Freehold, NJ --- Fogelberg, who starts from post 6 (Charlie Norris driving) in the first division of eliminations for Sunday’s $508,000 Kentucky Futurity at the Red Mile shows a patchwork of outstanding performances mixed with breaks in stride.
With four wins in 16 career starts, Fogelberg, owned by Foge, McKeever LLC, Eldon Thompson and Joseph Hartley, has won every start this year in which he did not make a break. Trainer Todd Rooney thinks the change of geography is key to getting the best from the son of SJ’s Caviar, who has raced only on 5/8th mile tracks so far.
“Right from the beginning, we wanted to get him on a mile track,” says Rooney. “He’s the kind of horse that you just always knew would love a big track. He trained on a big track all winter down in Florida at Spring Garden Ranch. We didn’t even think about making stake payments to places like Delaware (Ohio) to the Old Oaken Bucket. We didn’t think about putting him on a half mile track anywhere.

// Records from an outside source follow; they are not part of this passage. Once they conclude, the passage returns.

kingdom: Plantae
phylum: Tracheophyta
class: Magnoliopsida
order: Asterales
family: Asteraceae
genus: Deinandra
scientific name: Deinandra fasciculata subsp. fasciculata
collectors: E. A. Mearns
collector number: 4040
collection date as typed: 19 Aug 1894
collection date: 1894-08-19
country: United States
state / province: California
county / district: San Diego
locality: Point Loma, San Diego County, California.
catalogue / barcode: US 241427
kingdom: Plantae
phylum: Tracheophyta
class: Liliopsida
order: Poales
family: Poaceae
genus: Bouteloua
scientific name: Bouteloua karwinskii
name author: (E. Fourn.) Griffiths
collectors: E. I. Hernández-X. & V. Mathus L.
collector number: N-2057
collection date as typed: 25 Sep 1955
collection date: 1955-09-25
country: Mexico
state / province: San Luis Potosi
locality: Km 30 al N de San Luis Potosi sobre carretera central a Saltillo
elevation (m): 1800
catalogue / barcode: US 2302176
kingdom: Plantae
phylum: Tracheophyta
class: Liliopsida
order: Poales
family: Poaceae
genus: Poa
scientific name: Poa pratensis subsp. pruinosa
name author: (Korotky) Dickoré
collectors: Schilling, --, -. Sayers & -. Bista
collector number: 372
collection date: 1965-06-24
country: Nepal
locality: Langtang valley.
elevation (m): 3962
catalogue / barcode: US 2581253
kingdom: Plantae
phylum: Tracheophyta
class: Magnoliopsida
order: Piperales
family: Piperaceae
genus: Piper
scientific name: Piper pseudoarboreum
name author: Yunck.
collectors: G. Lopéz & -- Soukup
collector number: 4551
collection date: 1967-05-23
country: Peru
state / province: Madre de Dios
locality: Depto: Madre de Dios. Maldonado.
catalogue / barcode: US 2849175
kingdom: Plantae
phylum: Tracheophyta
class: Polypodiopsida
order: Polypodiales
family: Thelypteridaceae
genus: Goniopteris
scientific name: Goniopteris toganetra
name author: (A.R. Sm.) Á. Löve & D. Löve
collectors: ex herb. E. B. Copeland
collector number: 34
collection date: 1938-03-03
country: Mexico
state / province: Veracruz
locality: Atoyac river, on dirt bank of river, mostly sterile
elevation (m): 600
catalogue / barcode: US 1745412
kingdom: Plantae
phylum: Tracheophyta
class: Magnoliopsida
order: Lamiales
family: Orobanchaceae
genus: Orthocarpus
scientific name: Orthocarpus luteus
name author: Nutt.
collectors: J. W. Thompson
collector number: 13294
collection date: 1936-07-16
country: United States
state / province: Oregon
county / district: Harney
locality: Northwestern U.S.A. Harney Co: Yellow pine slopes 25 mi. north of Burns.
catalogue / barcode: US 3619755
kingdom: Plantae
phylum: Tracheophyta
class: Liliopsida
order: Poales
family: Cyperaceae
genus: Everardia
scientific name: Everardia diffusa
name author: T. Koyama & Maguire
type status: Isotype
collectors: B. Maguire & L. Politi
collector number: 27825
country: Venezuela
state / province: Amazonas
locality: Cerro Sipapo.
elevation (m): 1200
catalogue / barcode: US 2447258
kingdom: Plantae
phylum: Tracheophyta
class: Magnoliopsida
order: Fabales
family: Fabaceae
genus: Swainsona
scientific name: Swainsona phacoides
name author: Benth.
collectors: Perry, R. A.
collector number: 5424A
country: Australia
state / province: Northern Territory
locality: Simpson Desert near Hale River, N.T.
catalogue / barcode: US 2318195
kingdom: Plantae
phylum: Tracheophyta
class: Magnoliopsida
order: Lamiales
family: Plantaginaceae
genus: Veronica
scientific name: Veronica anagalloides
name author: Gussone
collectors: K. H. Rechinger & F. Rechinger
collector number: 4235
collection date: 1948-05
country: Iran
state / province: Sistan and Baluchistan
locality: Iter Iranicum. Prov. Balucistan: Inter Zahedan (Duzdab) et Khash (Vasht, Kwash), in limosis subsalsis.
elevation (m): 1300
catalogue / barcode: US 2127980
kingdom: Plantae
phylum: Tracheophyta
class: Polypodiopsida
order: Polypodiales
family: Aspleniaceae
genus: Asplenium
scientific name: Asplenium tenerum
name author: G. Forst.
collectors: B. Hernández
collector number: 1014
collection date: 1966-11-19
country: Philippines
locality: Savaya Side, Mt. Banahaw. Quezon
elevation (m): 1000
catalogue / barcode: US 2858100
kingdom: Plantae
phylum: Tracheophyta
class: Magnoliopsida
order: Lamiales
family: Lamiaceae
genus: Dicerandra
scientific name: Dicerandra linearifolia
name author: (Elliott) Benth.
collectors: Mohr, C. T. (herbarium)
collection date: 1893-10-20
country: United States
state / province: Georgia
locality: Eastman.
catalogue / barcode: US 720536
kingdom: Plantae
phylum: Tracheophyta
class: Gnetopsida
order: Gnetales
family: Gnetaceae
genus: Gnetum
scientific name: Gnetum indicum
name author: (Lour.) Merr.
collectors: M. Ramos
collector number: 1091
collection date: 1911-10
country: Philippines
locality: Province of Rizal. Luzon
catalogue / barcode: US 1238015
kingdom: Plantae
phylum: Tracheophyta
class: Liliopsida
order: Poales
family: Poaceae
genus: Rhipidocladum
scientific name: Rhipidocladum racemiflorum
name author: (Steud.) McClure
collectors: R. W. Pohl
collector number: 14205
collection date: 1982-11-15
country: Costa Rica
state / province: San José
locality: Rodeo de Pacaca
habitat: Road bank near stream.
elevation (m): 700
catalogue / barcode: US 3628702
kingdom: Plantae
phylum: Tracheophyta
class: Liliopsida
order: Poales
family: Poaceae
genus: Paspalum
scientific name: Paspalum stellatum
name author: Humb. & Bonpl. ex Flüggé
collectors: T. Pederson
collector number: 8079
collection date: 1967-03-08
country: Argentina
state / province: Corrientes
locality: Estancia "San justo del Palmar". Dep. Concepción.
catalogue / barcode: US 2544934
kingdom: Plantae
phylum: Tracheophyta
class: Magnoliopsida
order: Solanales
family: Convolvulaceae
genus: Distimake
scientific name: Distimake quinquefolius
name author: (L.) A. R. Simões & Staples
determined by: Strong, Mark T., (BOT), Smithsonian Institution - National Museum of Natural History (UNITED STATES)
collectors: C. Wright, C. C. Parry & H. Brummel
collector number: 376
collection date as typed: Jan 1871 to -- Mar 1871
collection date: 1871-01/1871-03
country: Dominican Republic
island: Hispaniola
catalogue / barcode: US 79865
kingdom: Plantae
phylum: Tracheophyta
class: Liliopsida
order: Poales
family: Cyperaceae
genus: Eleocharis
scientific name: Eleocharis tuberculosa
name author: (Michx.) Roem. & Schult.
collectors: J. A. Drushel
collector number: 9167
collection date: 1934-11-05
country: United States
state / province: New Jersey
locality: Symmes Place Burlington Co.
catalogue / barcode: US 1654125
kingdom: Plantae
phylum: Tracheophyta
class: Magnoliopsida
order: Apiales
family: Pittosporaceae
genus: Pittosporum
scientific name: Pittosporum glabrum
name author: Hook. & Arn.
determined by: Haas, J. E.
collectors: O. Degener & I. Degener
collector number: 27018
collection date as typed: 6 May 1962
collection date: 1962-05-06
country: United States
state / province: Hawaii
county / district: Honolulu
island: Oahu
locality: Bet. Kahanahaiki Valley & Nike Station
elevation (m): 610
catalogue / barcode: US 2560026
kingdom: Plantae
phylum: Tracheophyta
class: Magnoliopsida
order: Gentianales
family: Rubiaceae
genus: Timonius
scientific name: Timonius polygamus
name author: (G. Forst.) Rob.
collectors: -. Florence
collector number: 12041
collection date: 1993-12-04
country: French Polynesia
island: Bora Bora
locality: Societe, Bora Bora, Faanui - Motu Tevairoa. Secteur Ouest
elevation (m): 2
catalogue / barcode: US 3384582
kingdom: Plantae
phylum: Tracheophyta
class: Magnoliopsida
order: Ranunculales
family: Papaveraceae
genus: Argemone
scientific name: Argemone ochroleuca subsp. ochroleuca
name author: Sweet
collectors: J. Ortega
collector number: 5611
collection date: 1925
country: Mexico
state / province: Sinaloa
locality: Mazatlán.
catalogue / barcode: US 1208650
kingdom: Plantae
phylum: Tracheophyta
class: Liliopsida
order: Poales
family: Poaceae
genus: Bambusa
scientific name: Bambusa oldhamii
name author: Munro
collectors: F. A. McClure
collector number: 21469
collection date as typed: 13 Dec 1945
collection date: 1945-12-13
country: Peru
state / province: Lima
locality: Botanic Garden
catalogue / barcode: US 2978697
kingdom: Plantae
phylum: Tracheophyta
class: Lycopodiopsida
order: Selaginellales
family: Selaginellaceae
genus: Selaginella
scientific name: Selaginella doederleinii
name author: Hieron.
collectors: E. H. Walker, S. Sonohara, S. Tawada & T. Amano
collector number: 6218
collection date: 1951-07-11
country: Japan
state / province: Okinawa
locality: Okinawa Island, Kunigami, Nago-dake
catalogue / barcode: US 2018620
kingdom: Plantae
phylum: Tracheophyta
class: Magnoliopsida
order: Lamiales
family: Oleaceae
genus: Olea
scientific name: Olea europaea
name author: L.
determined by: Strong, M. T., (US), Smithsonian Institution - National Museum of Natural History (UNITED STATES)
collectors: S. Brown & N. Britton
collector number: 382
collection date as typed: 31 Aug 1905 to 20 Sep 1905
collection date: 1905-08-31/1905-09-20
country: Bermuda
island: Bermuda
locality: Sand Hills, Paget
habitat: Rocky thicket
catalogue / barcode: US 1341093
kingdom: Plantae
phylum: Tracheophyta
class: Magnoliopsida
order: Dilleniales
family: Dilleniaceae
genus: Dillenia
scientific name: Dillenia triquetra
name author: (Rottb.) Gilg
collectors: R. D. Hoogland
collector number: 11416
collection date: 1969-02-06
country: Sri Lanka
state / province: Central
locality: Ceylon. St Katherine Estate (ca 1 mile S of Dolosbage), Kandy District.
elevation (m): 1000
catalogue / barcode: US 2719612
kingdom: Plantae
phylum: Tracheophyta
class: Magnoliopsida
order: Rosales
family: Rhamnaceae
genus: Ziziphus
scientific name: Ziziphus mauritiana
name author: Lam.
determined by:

“All year long, he just never got a chance to get to a mile track. At Hambletonian time, he hadn’t done very well, he was real inconsistent then, so of course, we couldn’t take him there. He likes Pocono better (won a Pennsylvania Stallion Series race in 1:55.4 on July 15), won at Chester (another Stallion Series on September 3 in 1:54.1). He pretty much had two stakes left, The Futurity and the Breeders Crown. We couldn’t go to the Breeders Crown unless we did some good in the Futurity, so we figured we’d roll the dice.
“I just like this guy. We’re taking a shot. So far this year, every time he stayed flat, he didn’t get beat. I know this is a step up for him, he hasn’t raced against these guys. But so far, every time he stayed trotting, there was no competition for him. He pretty much toyed with his competition. If he stays trotting, I don’t think he will embarrass himself here.
“I trained him Wednesday (over the track at the Red Mile). He was good and sound. He was shod for The Meadows and I actually just came from the blacksmith shop. We made some changes. I took any grab off that he had. Now he has aluminum side swedges with almost a half round at the toe. The grabs are totally gone. I’m going to blow him out a slow mile with one good quarter to see how he handles it. I have another (blacksmith appointment) for him if he needs it.”
Rooney says some last minute changes might be warranted. “If I warm him up (for the race) and don’t like the way he warms up, the shoes might come right off,” he said. “He might race barefoot. I got that impression when I was training him. I thought this horse could be great barefoot, but I’m not a big fan of that, especially with heat racing. I’d hate to go out and go two heats and break his feet up. Maybe get through the first heat and he will be sore by the second. I tried to make him like being barefoot without actually being barefoot, so that’s why we ground his shoes down to about nothing. There’s not much left to them.
“He’s a very high speed horse and he just really needs to be hung on to as he’s going in to the turns. I think a bigger, wider, sweeping turn will be much better for him. Once you get him through the first turn, he’s not too bad. He’s a horse that really needs to be hung on to and that’s why Charlie’s gotten along with him pretty good.